A CT ratio of 2.5 or below, Transfusion probability of ≥30% and TI of more than 0.5 is considered indicative of efficient blood utilization as conceptualized by Boral et al. [12] & Mead et al. [13]. The overall CT ratio at the hospital was 1.57 and the highest being for CTVS as 1.92 followed by general surgery (1.84) and NSU (1.79) suggesting significant blood utilization in contrast to several other studies worldwide and in India, where the CT ratio was very high ranging from 14.16 to 41.4 [14-16]. The key issue remains an over ordering of blood units due to individualistic estimation of anticipatory excessive surgical blood loss and in view of the patient safety. Transfusion probability as low as 4.9 % to 8.8% and 11.15% to 47% have been reported by many authors and the present study shows 79% indicating appropriate blood utilization [3,6,14-17]. The TI for the current study was 1.18 which is appropriate as per standards while other authors report TI as low as 0.06-0.11 [14-17]. Another study by Devi et al. [18] has reported even better utilization results than ours as CT ratio of 1.02, TP of 97.2% and TI of 0.97 highlighting significant blood utililisation and efficient blood transfusion practices at their centre [18].

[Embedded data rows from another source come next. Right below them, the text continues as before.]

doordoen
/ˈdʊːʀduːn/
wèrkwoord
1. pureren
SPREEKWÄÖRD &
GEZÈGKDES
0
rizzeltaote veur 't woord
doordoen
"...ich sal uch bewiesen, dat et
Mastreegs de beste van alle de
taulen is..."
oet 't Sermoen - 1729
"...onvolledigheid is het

Roger et al. [19] & Vrotsos et al. [20] observed a significant decline in CT Ratio from 3.21 to1.62 and 2.48 to 1.50 respectively when the later formed a Blood Utilization Committee as the already existing Hospital Transfusion Committee could not bridge the gap between transfusion services and other departments, nursing and clinicians on blood utilization aspect [19,20].

The highest MSBOS was observed with the Orthopedic unit (2.92) followed by CTVS (2.04), Obstetrics and Gynecology /general surgery (1.95) and neurosurgery unit (1.65) (Table 2). There is a great need to discuss type and screen approach vs crossmatched protocol at our centre which can further lower the resource wastage due to holding of blood units as reported by Jayaranee et al. [21].

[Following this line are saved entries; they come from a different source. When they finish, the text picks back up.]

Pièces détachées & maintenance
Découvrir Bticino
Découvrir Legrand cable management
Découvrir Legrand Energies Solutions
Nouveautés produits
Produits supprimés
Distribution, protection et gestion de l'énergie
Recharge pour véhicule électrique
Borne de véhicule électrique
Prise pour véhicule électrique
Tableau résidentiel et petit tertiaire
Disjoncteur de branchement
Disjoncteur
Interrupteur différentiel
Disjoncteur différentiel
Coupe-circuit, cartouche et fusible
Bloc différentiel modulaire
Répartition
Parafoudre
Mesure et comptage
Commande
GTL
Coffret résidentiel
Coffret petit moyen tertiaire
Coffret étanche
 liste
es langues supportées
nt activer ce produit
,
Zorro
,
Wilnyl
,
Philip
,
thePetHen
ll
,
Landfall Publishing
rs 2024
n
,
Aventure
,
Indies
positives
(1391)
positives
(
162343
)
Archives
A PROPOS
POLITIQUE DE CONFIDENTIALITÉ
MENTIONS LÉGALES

There are numerous factors which can affect the blood transfusion practices at a hospital including the blood conservation techniques being used by surgeons, level of training of technologists and nursings, sharing of blood utilization information with other departments [22]. The encouraging pattern of blood utilization at our centre reflects the positive impact of regular meetings of hospital transfusion committee where all the major blood consumer departments participate and discuss the data and transfusion practices. Any issues related to the turnaround time, availability of units in emergency and holding the crossmatched blood units are discussed and resolved if need there be. However, still there is a big scope of curbing the over ordering of blood units as per each surgical speciality and revise the existing MSBOS for such.


The study helped in assessment of the transfusion practices at our centre which is found to be encouraging. The CT ratio, transfusion probability and transfusion index demonstrated that there is significant blood utilization at our hospital. But excessive blood ordering for elective surgeries has been observed which leads to wastage of reagental resources, further adding extra cost to the patient. Therefore, the transfusion auditing should be made a common feature with hospital transfusion committee meetings wherein MSBOS can be modified and implemented progressively. Various measures to improve upon the safety and efficiency of blood supply should be put into practice including regular auditing of blood transfusion services at the centre, preparing and following evidence based blood transfusion guidelines and regular training of the clinical residents and the nursing staff.